**WHAT THIS TASK INVOLVES**
Rewrite the records from the line containing "rabajan en temas" through the end of the records, both included, replacing "ресурсе" with "сайте" and leaving everything else unchanged. Give only those lines, and leave the pictures out.
____ SOURCE MATERIAL
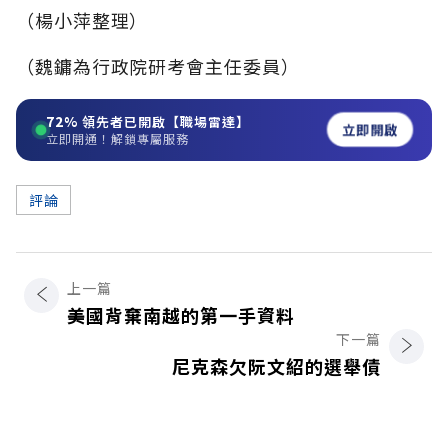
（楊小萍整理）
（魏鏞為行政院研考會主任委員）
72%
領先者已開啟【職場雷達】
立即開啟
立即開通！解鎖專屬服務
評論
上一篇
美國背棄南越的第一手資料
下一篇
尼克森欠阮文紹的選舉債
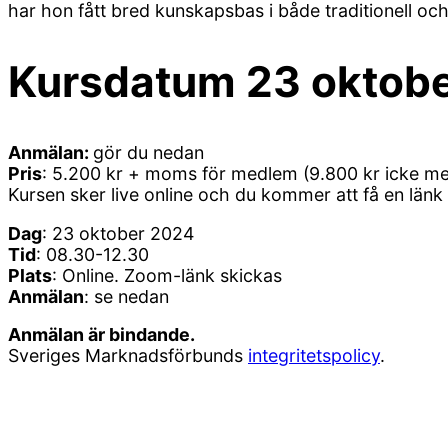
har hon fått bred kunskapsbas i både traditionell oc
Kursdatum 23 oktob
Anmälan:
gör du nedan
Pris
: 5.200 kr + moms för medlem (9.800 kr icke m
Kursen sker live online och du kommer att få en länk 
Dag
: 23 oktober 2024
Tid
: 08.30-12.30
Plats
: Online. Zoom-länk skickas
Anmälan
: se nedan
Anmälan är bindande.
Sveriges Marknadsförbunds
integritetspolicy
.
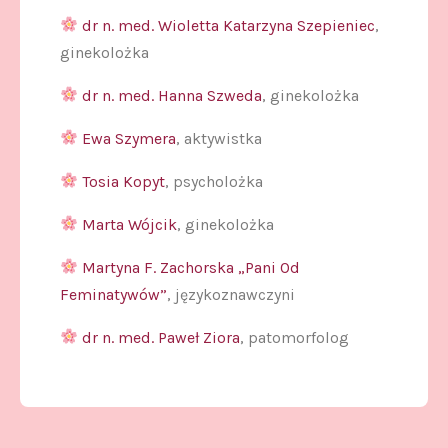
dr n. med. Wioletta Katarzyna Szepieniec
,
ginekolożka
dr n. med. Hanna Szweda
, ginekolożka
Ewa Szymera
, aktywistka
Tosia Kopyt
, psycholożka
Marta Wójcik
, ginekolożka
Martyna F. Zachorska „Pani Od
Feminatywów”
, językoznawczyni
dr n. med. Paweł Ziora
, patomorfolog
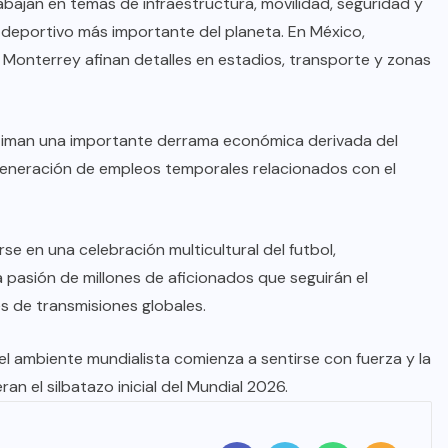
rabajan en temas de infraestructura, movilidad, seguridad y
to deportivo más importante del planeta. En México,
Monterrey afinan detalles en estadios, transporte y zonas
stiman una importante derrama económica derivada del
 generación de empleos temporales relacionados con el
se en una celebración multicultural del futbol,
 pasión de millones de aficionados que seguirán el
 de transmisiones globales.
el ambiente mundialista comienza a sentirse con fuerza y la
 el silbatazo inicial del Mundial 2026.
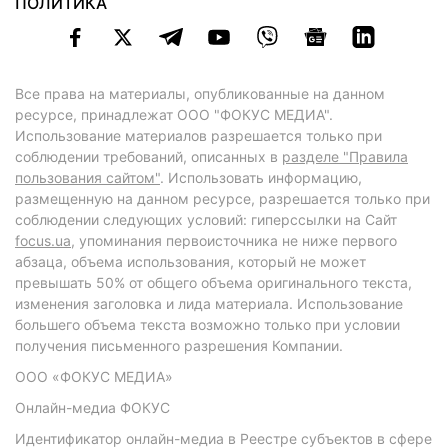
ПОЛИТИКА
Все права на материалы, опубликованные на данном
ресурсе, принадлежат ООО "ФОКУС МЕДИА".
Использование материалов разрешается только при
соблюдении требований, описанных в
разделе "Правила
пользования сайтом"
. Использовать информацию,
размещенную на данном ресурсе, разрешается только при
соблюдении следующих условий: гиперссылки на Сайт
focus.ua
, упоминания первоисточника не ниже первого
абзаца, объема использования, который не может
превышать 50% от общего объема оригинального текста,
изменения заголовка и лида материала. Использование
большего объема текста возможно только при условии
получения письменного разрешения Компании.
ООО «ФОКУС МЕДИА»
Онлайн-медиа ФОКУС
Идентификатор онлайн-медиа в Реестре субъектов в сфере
________
**ANSWER FOR THIS EXERCISE**
rabajan en temas de infraestructura, movilidad, seguridad y
to deportivo más importante del planeta. En México,
Monterrey afinan detalles en estadios, transporte y zonas
stiman una importante derrama económica derivada del
 generación de empleos temporales relacionados con el
se en una celebración multicultural del futbol,
 pasión de millones de aficionados que seguirán el
 de transmisiones globales.
el ambiente mundialista comienza a sentirse con fuerza y la
 el silbatazo inicial del Mundial 2026.
ПОЛИТИКА
Все права на материалы, опубликованные на данном
сайте, принадлежат ООО "ФОКУС МЕДИА".
Использование материалов разрешается только при
соблюдении требований, описанных в
разделе "Правила
пользования сайтом"
. Использовать информацию,
размещенную на данном сайте, разрешается только при
соблюдении следующих условий: гиперссылки на Сайт
focus.ua
, упоминания первоисточника не ниже первого
абзаца, объема использования, который не может
превышать 50% от общего объема оригинального текста,
изменения заголовка и лида материала. Использование
большего объема текста возможно только при условии
получения письменного разрешения Компании.
ООО «ФОКУС МЕДИА»
Онлайн-медиа ФОКУС
Идентификатор онлайн-медиа в Реестре субъектов в сфере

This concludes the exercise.